[EXTRACTED DATA]

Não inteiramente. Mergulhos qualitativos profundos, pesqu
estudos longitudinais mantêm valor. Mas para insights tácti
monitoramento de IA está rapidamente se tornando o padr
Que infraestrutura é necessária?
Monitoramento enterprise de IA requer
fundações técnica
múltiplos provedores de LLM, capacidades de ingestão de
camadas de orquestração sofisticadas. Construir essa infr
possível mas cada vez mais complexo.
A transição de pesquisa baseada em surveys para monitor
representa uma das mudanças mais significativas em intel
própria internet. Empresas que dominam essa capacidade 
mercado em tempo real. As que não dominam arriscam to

* * *

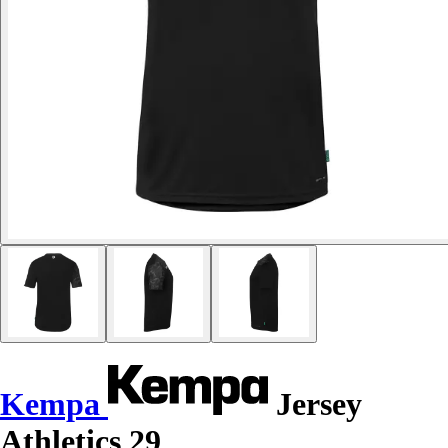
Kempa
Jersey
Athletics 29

[THE TASK] Find the number of lines in the material above that contain the word "dominam"; write that number and nothing else.

[EXERCISE OUTPUT] 2